Department of Medicine, Dalhousie University, Halifax, Canada.
QEII Health Sciences Centre, Nova Scotia Health Authority, Halifax, Canada.
Diabetes Care. 2024 May 1;47(5):835-843. doi: 10.2337/dc23-2165.
Intensive glycemic control reduced coronary artery disease (CAD) events among the Action to Control Cardiovascular Risk in Diabetes (ACCORD) study participants with the haptoglobin (Hp)2-2 phenotype but not in participants without the Hp2-2 phenotype. It is unknown whether and how these results translate across different demographic/clinical characteristics and treatment strategies.
Haptoglobin phenotype was measured in available samples from the Action in Diabetes and Vascular Disease: Preterax and Diamicron MR Controlled Evaluation (ADVANCE) biomarker case-cohort study. Weighted multivariable-adjusted Cox regression models were used to evaluate the association between intensive glycemic control (HbA1c target of ≤6.5%) versus standard therapy (based on local guidelines) and major CAD events among participants with (n = 1,327) and without (n = 2,077) the Hp2-2 phenotype separately and within prespecified stratifications by sex, race, previous cardiovascular disease (CVD), diabetes duration, and HDL-cholesterol.
While the hazard ratios (HRs) were in the hypothesized differing directions, compared with standard therapy, intensive glycemic control was not significantly associated with risk of CAD events among participants without (1.04, 95% CI 0.82-1.32) or with (0.84, 0.63-1.14, Pinteraction = 0.27) the Hp2-2 phenotype overall.

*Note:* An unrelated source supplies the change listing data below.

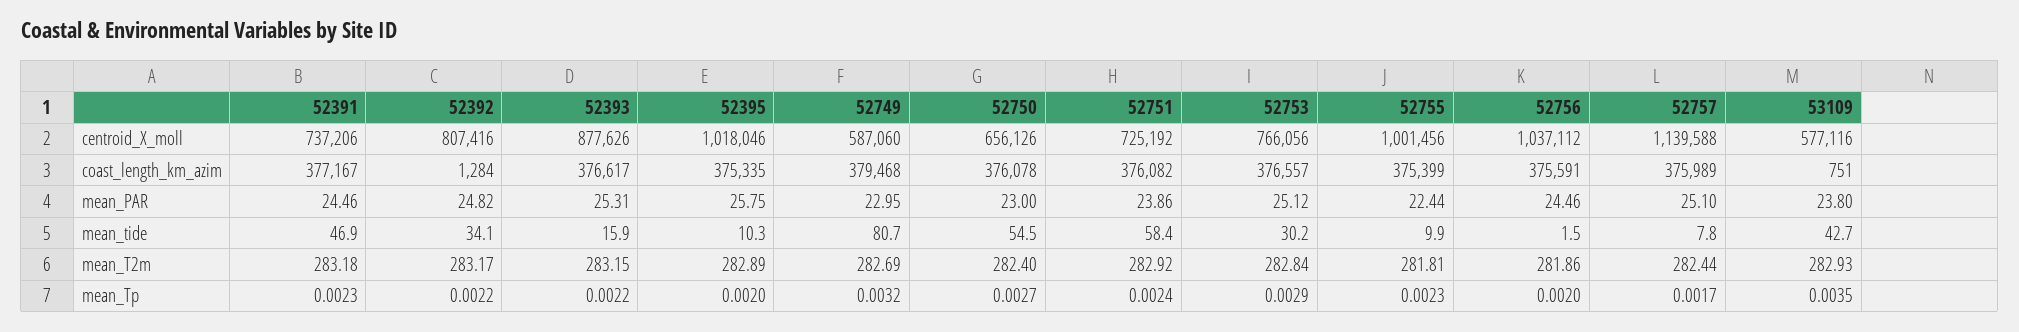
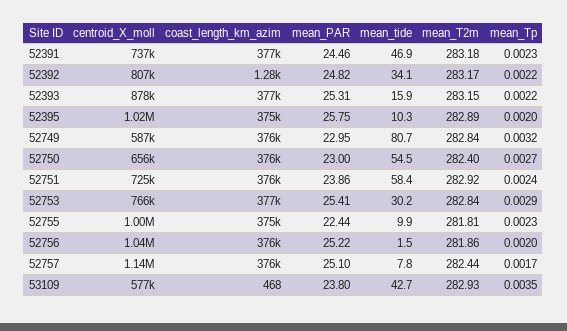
52749, coast_length_km_azim: 379468 -> 376000
53109, coast_length_km_azim: 751 -> 468
52753, mean_PAR: 25.12 -> 25.41
52756, mean_PAR: 24.46 -> 25.22
52749, mean_T2m: 282.69 -> 282.84

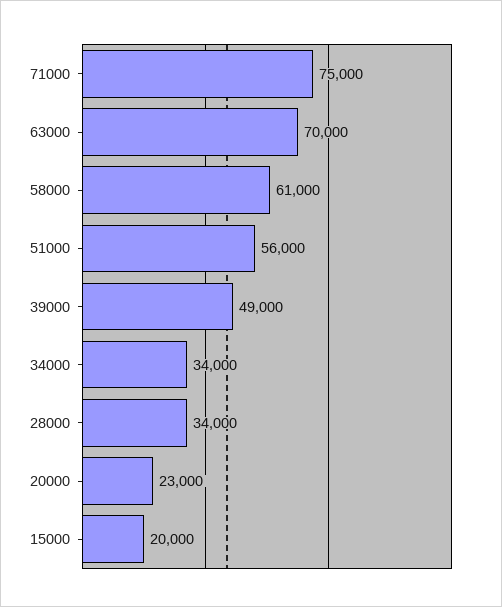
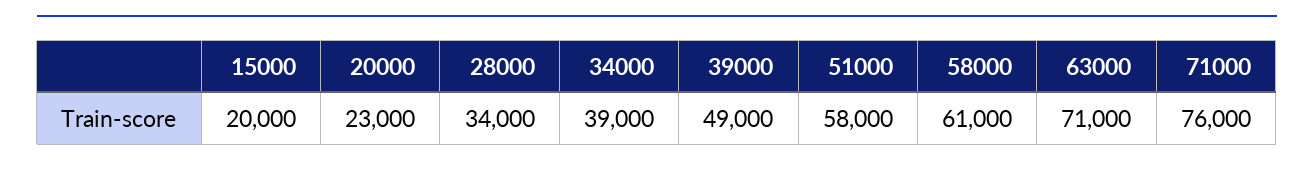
71000: 75000 -> 76000
63000: 70000 -> 71000
51000: 56000 -> 58000
34000: 34000 -> 39000

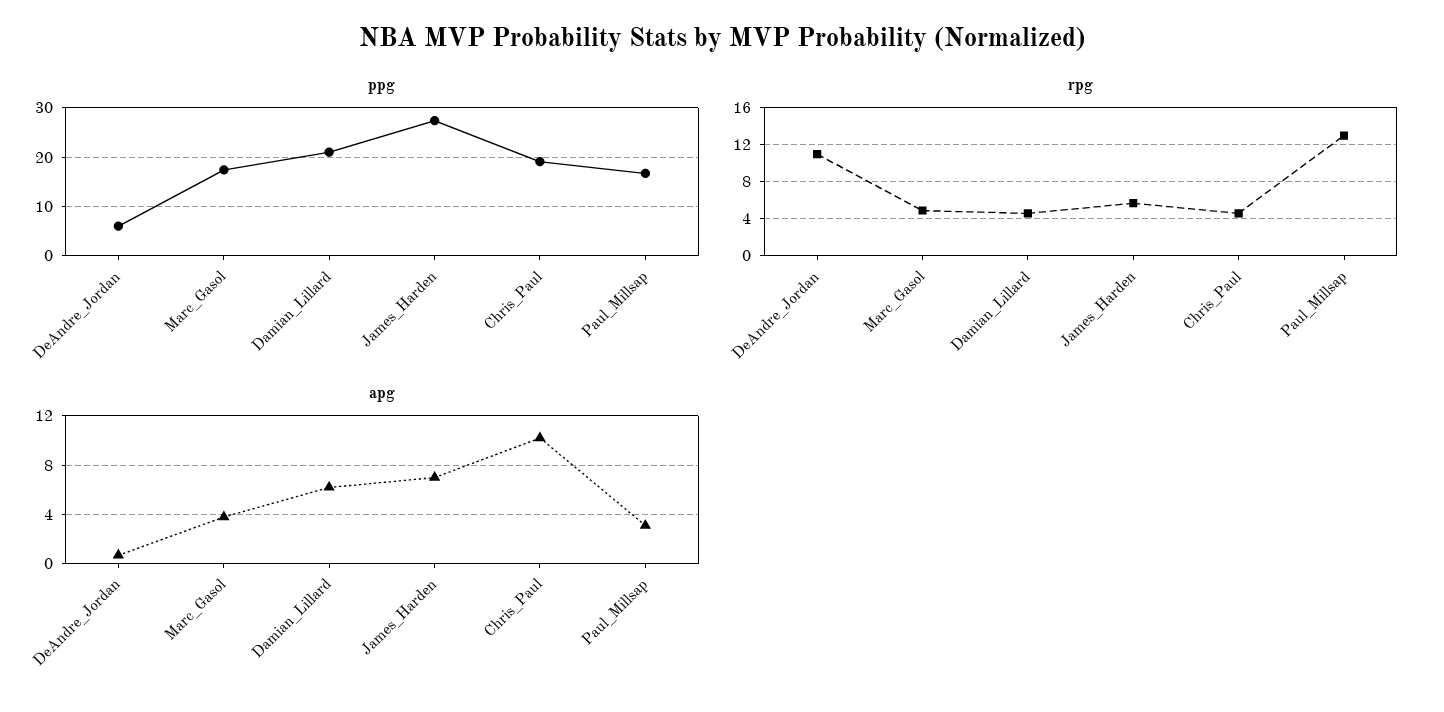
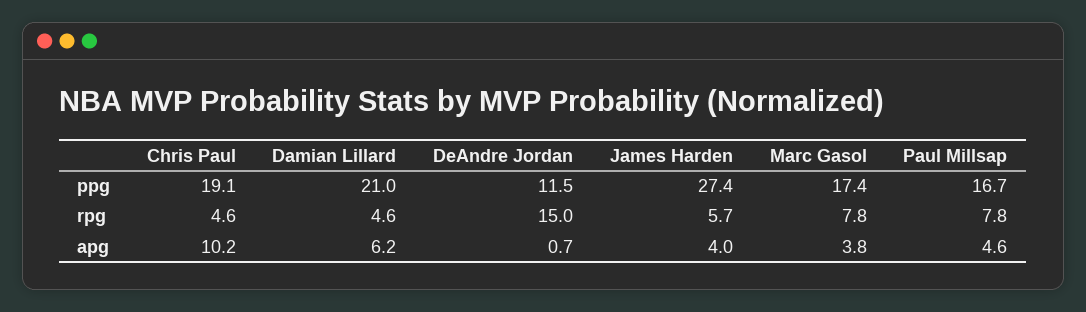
ppg, DeAndre_Jordan: 6 -> 11.5
rpg, DeAndre_Jordan: 11 -> 15
rpg, Marc_Gasol: 5 -> 7.8
rpg, Paul_Millsap: 13 -> 7.8
apg, James_Harden: 7 -> 4
apg, Paul_Millsap: 3 -> 4.6

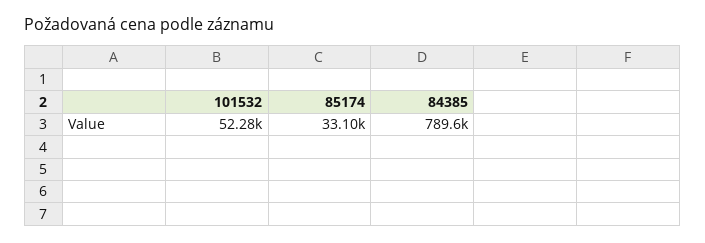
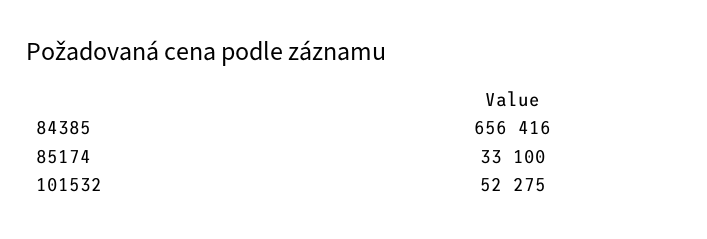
84385: 789600 -> 656416

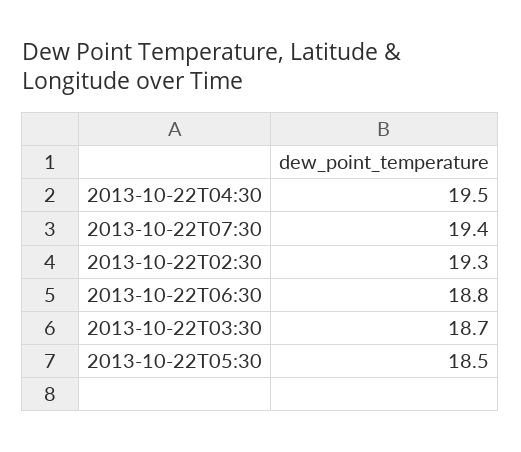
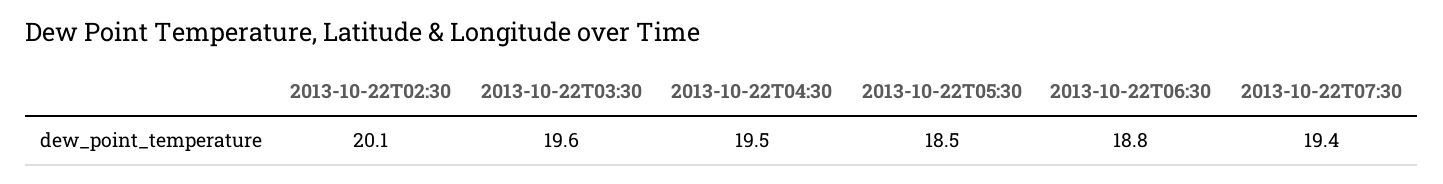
2013-10-22T02:30: 19.3 -> 20.1
2013-10-22T03:30: 18.7 -> 19.6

Intensive therapy was associated with lower CAD risk among participants with the Hp2-2 phenotype who had no previous CVD (0.47, 0.29-0.76, Pinteraction = 0.01).
Our findings suggest that intensive glycemic control contributes to the prevention of major CAD events among ADVANCE participants with the Hp2-2 phenotype and no previous CVD and are in alignment with our hypothesis that intensive glycemic control may be beneficial in a subset of people with the Hp2-2 phenotype.
在 ACTION TO CONTROL CARDIOVASCULAR RISK IN DIABETES(ACCORD)研究中,糖化血红蛋白(HbA1c)控制目标值<6.5%的强化血糖控制方案降低了具有 Hp 表型 2-2 的参与者的冠心病(CAD)事件发生率,但不降低不具有 Hp 表型 2-2 的参与者的 CAD 事件发生率。尚不清楚这些结果是否以及如何在不同的人口统计学/临床特征和治疗策略中转化。
在 ACTION IN DIABETES AND VASCULAR DISEASE:PRETERAX AND DIAMICRON MR CONTROLLED EVALUATION(ADVANCE)生物标志物病例-对照研究的可用样本中测量 Hp 表型。采用加权多变量调整 Cox 回归模型评估强化血糖控制(HbA1c 目标值<6.5%)与标准治疗(基于当地指南)之间与主要 CAD 事件之间的关系,该分析在分别具有(n=1327)和不具有(n=2077) Hp 表型 2-2 的参与者以及在性别、种族、既往心血管疾病(CVD)、糖尿病病程和高密度脂蛋白胆固醇的预先指定分层内进行。
与标准治疗相比,尽管危险比(HRs)的方向与假设一致,但在不具有(1.04,95%CI 0.82-1.32)或具有(0.84,0.63-1.14,P 交互=0.27) Hp 表型 2-2 的参与者中,强化血糖控制与 CAD 事件风险无显著相关性。在没有既往 CVD 的具有 Hp 表型 2-2 的参与者中,强化治疗与较低的 CAD 风险相关(0.47,0.29-0.76,P 交互=0.01)。
我们的研究结果表明,强化血糖控制有助于 ADVANCE 研究中具有 Hp 表型 2-2 且无既往 CVD 的参与者预防主要 CAD 事件,并且与我们的假设一致,即强化血糖控制可能对具有 Hp 表型 2-2 的一部分人群有益。